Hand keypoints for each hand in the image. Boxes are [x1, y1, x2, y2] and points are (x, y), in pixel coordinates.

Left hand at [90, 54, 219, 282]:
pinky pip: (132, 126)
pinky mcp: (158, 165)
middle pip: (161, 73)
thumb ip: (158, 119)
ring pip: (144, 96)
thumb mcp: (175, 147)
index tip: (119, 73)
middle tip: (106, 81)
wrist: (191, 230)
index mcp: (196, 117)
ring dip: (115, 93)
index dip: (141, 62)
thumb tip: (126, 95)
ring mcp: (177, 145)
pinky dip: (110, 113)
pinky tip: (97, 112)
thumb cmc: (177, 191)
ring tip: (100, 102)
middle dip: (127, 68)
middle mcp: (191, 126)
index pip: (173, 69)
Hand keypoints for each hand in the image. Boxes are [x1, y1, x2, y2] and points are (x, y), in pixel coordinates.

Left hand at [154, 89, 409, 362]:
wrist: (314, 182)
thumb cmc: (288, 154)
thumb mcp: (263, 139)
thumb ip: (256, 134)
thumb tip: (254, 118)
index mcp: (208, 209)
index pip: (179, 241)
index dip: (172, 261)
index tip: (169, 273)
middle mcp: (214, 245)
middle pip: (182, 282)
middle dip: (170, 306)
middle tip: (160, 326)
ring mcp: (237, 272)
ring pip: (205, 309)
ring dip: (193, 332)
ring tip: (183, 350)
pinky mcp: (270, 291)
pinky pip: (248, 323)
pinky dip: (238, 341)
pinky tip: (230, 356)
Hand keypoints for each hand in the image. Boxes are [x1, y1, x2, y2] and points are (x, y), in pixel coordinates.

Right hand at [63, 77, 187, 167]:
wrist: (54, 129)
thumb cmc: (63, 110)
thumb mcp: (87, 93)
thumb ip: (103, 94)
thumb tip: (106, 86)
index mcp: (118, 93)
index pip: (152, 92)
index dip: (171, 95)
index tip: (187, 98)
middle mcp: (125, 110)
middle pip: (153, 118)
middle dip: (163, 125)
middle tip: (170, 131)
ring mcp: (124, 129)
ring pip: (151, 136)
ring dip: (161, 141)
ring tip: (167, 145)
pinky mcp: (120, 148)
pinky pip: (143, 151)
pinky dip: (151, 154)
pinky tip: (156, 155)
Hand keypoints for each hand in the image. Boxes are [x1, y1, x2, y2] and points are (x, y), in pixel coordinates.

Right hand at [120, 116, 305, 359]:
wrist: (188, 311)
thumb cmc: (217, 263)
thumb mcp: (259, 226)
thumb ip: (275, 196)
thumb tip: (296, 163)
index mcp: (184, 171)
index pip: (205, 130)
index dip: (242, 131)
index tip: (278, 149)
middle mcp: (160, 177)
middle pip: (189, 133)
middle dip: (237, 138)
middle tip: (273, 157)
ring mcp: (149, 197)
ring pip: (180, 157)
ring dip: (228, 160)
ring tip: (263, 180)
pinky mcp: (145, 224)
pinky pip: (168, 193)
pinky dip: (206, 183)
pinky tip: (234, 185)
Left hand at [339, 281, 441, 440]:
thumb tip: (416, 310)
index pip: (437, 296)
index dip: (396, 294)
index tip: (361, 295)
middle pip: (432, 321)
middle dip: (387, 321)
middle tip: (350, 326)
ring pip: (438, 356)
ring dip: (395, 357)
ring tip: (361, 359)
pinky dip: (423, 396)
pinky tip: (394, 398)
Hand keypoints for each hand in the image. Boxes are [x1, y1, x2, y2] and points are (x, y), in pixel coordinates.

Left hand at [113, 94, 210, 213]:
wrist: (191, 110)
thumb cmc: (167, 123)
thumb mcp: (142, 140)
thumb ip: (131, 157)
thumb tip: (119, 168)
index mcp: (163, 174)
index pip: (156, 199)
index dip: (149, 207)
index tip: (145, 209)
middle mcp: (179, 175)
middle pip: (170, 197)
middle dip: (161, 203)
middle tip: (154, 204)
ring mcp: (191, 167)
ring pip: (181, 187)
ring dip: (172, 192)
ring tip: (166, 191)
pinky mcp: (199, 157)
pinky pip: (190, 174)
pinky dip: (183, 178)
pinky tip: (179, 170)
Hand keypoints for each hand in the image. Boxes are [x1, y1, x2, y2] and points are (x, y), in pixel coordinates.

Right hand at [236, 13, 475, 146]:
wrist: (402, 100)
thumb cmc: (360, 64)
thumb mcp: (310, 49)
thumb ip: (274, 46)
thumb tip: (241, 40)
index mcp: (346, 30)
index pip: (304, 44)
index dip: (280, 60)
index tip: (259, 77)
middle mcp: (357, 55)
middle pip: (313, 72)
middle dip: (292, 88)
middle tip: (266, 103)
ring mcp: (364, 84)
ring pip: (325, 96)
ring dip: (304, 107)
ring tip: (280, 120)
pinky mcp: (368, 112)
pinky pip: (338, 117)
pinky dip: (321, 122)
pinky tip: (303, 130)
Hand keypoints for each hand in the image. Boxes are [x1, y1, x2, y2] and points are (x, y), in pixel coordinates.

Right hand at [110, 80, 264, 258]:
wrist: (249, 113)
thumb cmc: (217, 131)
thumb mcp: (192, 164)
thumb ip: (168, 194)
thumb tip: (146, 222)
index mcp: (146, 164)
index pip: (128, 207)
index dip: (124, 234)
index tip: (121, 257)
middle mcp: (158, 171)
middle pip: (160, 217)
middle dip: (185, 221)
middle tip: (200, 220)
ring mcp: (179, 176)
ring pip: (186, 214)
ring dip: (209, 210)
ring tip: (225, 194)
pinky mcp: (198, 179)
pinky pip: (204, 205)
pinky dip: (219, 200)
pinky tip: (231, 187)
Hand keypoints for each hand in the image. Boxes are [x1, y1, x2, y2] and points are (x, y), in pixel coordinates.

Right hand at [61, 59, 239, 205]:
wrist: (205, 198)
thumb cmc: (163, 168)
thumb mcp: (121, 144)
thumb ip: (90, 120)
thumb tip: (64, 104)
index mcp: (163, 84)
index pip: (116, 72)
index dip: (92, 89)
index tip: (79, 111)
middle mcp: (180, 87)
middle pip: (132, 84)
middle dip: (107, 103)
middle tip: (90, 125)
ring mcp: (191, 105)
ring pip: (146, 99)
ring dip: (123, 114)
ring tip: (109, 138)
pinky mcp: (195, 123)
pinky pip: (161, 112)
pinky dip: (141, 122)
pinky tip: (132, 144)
——————————
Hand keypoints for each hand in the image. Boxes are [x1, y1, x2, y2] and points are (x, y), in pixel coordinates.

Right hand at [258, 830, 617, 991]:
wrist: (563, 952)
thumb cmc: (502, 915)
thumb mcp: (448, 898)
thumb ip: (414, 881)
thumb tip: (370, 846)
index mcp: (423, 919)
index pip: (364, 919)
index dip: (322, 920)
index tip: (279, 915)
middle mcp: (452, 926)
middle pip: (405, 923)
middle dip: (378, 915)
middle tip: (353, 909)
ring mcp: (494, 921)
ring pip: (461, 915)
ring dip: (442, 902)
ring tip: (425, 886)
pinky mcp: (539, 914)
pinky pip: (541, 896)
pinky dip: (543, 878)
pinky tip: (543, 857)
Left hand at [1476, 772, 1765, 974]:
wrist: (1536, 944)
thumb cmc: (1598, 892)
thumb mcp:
——————————
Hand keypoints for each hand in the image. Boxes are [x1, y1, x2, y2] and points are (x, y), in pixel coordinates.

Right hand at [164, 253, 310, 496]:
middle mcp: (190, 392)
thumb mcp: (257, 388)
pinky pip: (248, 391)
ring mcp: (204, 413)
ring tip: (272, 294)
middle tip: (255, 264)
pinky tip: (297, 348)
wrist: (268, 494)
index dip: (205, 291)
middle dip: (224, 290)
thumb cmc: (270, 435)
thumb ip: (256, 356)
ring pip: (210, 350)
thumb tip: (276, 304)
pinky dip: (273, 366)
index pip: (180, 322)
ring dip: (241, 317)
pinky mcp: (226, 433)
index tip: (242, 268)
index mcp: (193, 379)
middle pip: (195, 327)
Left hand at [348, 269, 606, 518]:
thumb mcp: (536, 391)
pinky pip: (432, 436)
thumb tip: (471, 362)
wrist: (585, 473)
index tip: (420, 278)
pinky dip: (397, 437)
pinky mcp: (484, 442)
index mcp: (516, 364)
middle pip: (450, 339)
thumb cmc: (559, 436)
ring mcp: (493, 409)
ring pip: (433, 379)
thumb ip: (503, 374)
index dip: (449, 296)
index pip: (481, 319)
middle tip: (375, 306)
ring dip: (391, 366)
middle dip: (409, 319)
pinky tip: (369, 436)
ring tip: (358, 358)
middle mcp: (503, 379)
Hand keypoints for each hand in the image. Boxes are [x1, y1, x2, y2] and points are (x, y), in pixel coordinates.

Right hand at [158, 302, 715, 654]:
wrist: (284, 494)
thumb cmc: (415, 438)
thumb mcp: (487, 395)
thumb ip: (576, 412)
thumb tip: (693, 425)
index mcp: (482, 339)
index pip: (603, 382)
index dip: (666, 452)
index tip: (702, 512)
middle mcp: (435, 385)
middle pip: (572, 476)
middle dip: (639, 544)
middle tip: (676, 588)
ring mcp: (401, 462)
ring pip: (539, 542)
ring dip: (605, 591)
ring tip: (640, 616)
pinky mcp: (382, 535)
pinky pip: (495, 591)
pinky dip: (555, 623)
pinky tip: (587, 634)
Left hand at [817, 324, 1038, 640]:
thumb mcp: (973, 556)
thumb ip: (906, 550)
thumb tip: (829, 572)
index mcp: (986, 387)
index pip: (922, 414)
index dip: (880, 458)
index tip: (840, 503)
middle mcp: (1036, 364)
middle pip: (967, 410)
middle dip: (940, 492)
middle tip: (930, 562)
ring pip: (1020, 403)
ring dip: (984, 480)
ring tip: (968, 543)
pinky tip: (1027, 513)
——————————
TASK OBJECTIVE -> Tally the lines of the preceding listing in which the word "Left" appears; state nothing but the total.

RESULT -> 7